The big challenge there is that Presidents have basically been given a blank check to do whatever they want on this issue. And that has led to very little scrutiny and very little oversight. If we had to authorize an AUMF every two years, then every member of Congress would have to vote yes or no on whether to continue that, [and] the American public would have a better say on whether or not we should be engaged in a place like Yemen or Somalia. It wouldn’t be a unilateral decision by an executive, and even if Congress isn’t asking the right questions, forcing us to do our jobs will also force the President and his/her administration to articulate why we’re still fighting. To share what the strategy is and what we hope to achieve. It’s really about renewing the separation of powers and those checks and balances, taking back authorities that were granted to Congress by the framers, and making sure that we have a system that has accountability. Not just one where we say Mr. or Madam President whatever you want to do go for it.
Interviewer: You recently traveled to Afghanistan, which raised criticism from the State Department, Speaker of the House Nancy Pelosi (D-CA), and House Minority Leader Kevin McCarthy (R-CA).Do you believe that your trip was necessary? What did you see and what did you learn on your trip?
Congressman Meijer: I do, I do believe that it was necessary. It’s not surprising that a lot of anonymous political appointees were very angry and outraged. They wanted us to focus elsewhere. I think President Biden has consistently tried to distract attention from what is happening in Afghanistan, he wants to focus on his domestic priorities. He just wants to be rid of this issue. Again it is something that we have an obligation and a commitment to, and it’s not something that we can just turn our backs on. Both Congressman Moulton and I reached a point where we said we have no idea what is going on at the ground at Kabul airport, and this is the most important place in the world right now.

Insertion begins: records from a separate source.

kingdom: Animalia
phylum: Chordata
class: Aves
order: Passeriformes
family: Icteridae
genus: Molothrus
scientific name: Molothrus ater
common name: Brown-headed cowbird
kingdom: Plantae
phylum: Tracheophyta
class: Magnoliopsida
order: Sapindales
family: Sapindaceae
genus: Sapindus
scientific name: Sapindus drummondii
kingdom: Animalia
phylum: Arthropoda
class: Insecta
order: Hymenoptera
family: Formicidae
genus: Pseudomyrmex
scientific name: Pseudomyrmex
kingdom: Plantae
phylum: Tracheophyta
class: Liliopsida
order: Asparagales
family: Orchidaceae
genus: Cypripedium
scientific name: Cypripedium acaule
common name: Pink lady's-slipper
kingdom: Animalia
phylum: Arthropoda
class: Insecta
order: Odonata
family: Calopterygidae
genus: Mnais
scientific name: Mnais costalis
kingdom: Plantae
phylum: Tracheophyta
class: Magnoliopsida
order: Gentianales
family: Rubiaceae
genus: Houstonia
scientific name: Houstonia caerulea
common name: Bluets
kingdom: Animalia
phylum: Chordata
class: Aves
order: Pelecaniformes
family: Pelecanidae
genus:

What we do in these next two weeks, week and half, ten days, what we do in that time period will have far lasting impacts. We’re going to have committee hearings on this, probably Congressional investigations on this, we may even have an independent commission on this. We also went in thinking we need to make the case to push the August 31st deadline. It wasn’t until we got there that we saw how utterly dependent our forces on the ground were on the Taliban letting them stay. The Taliban did not attack us when they could, we were there working alongside them. And that was an entirely bizarre scenario, we did not have leverage. So we were not only asking at every corner, what resources can we get you? How can we speed this up? [We] also came out with more prioritized ways of getting [help to] people that need to be rescued, getting that info into the right hands, and just came away with an understanding of the reality we were looking at.